Professor Jiang Gu und sein Team hatten Gewebe von zwei toten infizierten Erwachsenen - einem Mann und einer schwangeren Frau - analysiert und dabei auch den toten Fötus untersucht. Sie wollten herausfinden, welche Wirkung H5N1 auf die verschiedenen Organe hat. Dabei entdeckten an verschiedenen Stellen Genmaterial des Virus.
Im Körper der Erwachsenen enthielten die Lungen, bestimmte Zellen der Luftröhre, die T-Zellen der Lymphknoten, Gehirnzellen und Zellen der Plazenta sowohl Genmaterial des Virus als auch dessen Antigene. Das sind jene Teile eines Erregers, die im menschlichen Körper eine Immunreaktion auslösen können. Auch in der Darmschleimhaut fanden sich Virus-Gene, aber keine Antigene.

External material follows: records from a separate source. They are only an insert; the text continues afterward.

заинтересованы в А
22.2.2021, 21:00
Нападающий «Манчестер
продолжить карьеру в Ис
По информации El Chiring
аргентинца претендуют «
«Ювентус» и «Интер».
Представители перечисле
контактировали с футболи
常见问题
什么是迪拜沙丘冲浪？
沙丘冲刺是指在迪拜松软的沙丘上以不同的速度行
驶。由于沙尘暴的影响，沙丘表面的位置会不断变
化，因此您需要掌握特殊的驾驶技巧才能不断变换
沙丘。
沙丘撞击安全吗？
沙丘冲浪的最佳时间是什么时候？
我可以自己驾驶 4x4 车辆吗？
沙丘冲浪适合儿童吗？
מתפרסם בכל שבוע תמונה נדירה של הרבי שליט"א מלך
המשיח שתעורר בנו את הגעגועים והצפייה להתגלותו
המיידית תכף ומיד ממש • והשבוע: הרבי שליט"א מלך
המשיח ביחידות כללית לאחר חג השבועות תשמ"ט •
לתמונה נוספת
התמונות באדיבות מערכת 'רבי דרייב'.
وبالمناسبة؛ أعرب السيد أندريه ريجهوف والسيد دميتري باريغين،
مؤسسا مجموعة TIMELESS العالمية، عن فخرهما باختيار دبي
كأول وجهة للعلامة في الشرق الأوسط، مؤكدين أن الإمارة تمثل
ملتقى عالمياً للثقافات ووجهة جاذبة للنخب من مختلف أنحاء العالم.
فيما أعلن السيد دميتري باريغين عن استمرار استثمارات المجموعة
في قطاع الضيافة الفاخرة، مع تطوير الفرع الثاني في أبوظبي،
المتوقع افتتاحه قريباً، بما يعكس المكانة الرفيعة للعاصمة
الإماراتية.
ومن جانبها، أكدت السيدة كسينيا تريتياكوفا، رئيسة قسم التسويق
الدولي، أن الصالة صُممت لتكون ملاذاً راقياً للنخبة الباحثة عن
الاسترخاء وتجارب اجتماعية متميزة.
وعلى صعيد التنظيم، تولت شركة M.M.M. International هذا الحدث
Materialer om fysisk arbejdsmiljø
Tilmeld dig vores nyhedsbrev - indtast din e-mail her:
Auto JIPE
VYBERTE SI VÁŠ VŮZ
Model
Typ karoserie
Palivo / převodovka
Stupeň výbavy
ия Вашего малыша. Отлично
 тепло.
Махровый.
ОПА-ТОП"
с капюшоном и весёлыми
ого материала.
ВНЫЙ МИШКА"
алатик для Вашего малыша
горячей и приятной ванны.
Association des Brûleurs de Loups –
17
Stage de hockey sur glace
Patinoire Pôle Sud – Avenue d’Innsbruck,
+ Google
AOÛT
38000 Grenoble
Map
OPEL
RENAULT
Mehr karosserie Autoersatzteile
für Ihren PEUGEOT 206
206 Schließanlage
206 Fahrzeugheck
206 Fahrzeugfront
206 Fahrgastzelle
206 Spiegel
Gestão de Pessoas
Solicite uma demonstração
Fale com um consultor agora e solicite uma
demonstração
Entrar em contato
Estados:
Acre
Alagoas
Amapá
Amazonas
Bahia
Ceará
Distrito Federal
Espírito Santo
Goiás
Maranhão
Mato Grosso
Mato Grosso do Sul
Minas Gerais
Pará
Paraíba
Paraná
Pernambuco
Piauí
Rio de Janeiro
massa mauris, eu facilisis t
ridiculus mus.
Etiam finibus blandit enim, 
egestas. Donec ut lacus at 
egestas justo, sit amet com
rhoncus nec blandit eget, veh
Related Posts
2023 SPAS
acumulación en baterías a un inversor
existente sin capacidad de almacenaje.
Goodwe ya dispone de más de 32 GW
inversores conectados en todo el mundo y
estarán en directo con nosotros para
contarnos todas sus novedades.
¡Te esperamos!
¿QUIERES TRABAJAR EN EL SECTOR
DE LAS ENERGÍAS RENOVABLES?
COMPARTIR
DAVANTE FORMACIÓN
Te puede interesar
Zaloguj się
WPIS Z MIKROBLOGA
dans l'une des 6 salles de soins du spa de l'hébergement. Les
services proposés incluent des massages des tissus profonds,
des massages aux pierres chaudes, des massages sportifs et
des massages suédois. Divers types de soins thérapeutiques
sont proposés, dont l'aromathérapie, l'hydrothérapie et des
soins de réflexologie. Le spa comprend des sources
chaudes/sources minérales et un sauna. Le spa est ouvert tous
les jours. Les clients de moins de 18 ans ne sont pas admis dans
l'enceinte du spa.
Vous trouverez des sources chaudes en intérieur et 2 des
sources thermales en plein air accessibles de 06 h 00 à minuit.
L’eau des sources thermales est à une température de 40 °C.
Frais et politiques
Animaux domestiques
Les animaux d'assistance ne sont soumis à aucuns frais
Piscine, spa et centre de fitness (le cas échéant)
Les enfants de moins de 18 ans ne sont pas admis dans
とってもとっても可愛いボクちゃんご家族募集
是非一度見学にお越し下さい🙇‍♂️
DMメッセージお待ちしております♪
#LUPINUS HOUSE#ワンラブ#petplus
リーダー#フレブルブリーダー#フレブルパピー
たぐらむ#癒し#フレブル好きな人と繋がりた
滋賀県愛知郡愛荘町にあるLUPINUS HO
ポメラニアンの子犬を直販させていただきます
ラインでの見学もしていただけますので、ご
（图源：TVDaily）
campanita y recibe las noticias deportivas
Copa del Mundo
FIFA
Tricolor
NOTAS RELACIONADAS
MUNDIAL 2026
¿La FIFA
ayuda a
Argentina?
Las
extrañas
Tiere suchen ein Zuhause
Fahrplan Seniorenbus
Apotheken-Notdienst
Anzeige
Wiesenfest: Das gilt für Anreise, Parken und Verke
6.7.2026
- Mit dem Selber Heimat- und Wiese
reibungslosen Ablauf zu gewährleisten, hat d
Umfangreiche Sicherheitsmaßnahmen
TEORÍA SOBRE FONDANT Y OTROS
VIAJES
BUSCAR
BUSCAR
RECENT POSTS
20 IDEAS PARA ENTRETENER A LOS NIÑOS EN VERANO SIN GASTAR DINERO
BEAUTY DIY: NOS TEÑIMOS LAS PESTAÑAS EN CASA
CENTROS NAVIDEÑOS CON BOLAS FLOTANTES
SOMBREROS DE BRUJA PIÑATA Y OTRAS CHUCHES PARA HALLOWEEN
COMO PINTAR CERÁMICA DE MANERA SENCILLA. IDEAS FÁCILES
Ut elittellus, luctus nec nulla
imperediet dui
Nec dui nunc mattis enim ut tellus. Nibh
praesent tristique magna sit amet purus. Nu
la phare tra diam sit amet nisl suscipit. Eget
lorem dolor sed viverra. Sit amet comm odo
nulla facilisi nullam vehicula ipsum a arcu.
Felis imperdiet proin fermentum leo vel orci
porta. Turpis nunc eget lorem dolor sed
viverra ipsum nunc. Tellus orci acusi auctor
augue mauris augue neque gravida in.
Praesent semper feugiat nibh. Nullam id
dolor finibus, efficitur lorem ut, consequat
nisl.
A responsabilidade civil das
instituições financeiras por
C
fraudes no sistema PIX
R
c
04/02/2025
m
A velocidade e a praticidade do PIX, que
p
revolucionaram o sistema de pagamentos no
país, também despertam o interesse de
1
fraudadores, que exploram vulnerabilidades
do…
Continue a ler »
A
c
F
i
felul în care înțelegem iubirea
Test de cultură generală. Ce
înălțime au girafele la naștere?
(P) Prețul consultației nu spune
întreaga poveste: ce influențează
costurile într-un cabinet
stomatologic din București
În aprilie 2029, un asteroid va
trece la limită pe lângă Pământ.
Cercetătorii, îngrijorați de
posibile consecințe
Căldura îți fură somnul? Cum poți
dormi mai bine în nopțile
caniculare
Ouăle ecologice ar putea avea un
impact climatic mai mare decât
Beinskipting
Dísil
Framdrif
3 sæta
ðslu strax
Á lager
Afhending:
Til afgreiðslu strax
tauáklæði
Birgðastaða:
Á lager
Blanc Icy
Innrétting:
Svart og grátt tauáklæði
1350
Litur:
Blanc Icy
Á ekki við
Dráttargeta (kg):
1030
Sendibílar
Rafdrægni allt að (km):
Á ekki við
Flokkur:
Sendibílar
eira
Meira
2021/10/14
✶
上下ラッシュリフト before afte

Als Jiang Gu und seine Kollegen den toten Fötus untersuchten, entdeckten sie Gene und Antigene von H5N1 in der Lunge, in Leberzellen sowie in Zellen des Immunsystems, die im Körper zirkulieren. Die Fähigkeit des Vogelgrippe-Erregers, die Plazentaschranke zu überwinden, muss nach Ansicht der Wissenschaftler genau erforscht werden.
Bei gewöhnlichen menschlichen Grippe-Viren geht man bisher davon aus, dass sie nicht von einer Schwangeren auf das Ungeborene übergehen können. Experten beraten nun über mögliche Konsequenzen der H5N1-Übertragung auf das Kind: "Bildet der mütterliche Organismus Antikörper gegen den Erreger und gelangen diese über die Plazenta zum Fötus, könnten sie dort Schädigungen verursachen."